* _Supplied records_:
————

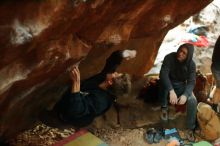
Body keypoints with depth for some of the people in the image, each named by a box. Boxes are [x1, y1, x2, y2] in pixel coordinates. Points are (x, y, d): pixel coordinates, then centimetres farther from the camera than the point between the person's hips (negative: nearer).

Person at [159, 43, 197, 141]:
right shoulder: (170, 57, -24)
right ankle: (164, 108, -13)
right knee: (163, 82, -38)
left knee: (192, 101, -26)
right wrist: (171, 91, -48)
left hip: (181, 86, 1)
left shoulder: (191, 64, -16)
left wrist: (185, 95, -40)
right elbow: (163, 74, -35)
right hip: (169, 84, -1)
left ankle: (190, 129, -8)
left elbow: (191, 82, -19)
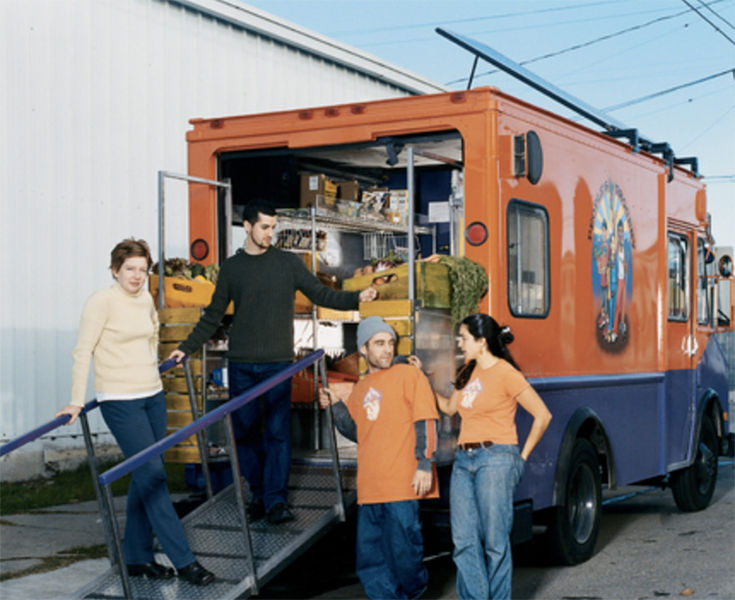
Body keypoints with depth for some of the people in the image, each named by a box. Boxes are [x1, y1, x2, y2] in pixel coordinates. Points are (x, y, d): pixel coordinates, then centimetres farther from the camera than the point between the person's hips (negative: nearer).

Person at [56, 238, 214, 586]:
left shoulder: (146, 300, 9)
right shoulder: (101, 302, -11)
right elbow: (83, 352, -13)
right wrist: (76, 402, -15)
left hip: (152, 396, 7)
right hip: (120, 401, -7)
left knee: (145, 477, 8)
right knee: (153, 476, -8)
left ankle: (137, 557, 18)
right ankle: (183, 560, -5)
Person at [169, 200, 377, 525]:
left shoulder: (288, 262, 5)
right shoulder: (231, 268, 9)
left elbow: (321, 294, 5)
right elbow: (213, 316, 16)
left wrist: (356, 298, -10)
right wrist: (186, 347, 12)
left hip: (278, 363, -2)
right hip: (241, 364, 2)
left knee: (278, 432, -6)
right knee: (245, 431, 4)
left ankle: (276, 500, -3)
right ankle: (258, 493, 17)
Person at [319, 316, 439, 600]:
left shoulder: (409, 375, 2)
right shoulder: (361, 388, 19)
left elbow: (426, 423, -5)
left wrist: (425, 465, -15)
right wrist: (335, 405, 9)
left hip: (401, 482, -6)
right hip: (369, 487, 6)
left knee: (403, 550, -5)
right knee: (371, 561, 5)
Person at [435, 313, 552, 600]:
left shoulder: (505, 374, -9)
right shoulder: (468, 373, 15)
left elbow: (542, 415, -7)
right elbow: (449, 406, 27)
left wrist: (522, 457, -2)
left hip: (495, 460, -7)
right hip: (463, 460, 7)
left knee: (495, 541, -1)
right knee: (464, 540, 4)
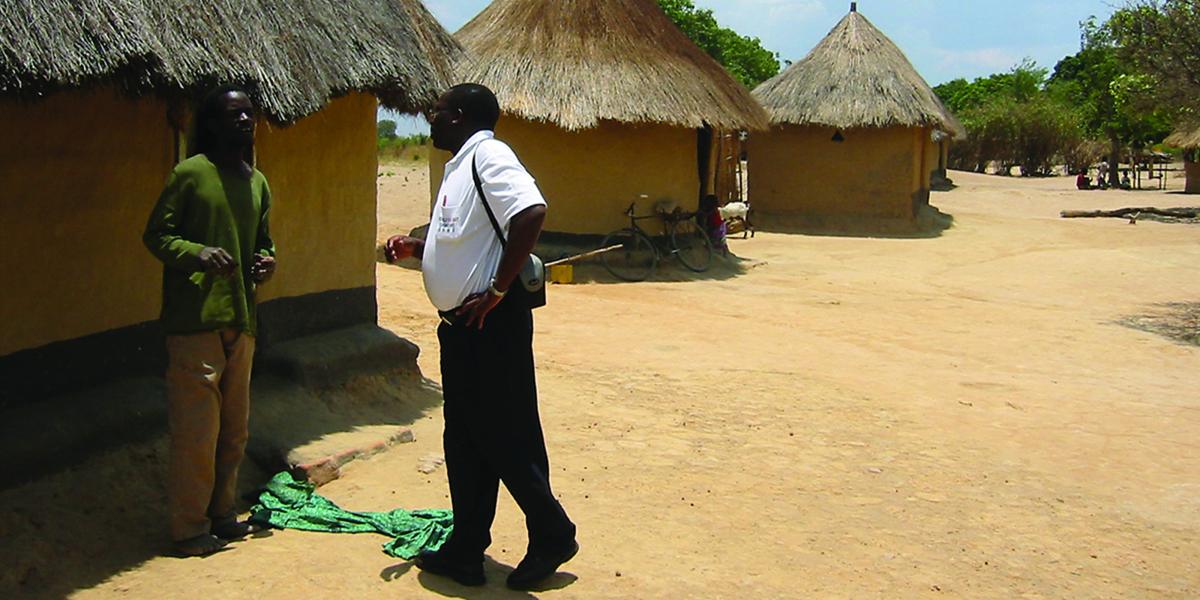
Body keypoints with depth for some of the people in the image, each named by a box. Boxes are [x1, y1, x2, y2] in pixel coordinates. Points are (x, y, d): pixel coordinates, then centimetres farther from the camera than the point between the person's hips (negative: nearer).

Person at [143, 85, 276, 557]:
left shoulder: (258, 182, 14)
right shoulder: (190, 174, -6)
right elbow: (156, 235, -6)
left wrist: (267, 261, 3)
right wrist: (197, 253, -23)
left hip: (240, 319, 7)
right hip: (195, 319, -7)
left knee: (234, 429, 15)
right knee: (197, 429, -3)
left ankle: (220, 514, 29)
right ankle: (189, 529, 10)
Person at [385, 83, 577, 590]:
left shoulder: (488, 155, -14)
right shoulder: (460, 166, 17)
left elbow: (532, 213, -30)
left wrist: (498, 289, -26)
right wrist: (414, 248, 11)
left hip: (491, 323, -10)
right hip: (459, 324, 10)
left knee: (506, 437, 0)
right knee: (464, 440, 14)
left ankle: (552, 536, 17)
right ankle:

————

Lay out everything from the start of the rows down to the line containing "left elbow: (191, 82, -19)", both ends included, as a Markdown table with the columns Number and Line. Give each line its own number, skip the blank lines, and leave the pictures out.

* _Response to this task_:
| Number | Line |
|---|---|
| 1 | Body keypoints with depth for some of the people in the image, each named by a box. Boxes are [x1, y1, x2, y2] in pixel coordinates. Points are (x, y, d): pixel coordinates, then centimetres farther from the camera than the point between the person's hips (negative: nearer). |
| 2 | Person at [159, 43, 197, 141]: |
| 3 | right shoulder: (170, 57, -24) |
| 4 | right ankle: (164, 108, -13) |
| 5 | right knee: (163, 82, -38) |
| 6 | left knee: (192, 101, -26) |
| 7 | right wrist: (171, 91, -48) |
| 8 | left hip: (181, 86, 1) |
| 9 | left shoulder: (191, 64, -16) |
| 10 | left wrist: (185, 95, -40) |
| 11 | right elbow: (163, 74, -35) |
| 12 | right hip: (169, 84, -1) |
| 13 | left ankle: (190, 129, -8) |
| 14 | left elbow: (191, 82, -19) |